Deparaffinization and Hydration:
Immerse slides in three changes of xylene, 5 minutes each.
Progress through two changes of 100% ethanol (3 minutes each), followed by 95% ethanol (3 minutes), and 80% ethanol (5 minutes).
Rinse slides in tap water for 5 minutes.
Hematoxylin Staining:
Stain slides with Harris hematoxylin solution for 5 minutes.

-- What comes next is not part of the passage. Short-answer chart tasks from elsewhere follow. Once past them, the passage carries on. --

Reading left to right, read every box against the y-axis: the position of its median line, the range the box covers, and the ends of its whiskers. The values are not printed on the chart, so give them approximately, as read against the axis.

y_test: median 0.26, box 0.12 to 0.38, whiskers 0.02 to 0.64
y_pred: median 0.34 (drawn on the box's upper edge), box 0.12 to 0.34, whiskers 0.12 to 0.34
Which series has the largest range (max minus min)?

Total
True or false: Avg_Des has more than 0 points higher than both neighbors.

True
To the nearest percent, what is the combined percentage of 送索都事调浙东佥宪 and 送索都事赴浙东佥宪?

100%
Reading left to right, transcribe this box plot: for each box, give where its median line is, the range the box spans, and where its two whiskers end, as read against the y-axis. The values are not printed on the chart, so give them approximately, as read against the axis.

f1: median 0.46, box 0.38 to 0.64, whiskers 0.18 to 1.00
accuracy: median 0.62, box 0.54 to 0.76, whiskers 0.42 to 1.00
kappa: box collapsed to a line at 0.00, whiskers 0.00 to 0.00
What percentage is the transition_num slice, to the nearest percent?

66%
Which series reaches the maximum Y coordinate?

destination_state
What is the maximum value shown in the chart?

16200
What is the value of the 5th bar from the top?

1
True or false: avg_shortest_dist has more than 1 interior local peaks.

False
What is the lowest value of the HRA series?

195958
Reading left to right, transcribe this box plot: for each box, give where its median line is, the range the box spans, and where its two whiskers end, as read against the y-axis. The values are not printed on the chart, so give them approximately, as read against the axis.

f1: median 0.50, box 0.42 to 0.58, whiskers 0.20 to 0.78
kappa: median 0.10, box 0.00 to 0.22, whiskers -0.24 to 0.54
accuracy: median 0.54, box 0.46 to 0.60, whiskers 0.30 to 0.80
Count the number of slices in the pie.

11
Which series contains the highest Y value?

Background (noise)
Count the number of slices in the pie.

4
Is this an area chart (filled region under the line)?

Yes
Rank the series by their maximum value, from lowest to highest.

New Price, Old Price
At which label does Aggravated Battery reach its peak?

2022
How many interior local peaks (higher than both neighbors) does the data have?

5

Rinse in running tap water.
Differentiation:
Dip slides in 1% acid alcohol for two quick dips to decolorize.
Bluing:
Dip slides in 0.2% ammonia water twice.
Rinse in running tap water for 5 minutes.
Dehydration and Counterstaining:
Place slides in 80% ethanol for 1 minute.
Counterstain with eosin Y working solution for 1 minute.
Final Dehydration and Clearing:
Dehydrate through one change of 80% ethanol (5 dips), two changes of 95% ethanol (8-10 dips each), and two changes of 100% ethanol (10-15 dips each).
Clear slides in two changes of xylene (15 dips each), then transfer to a third xylene bath for coverslipping.
Mounting:
Mount coverslips with a xylene-based medium.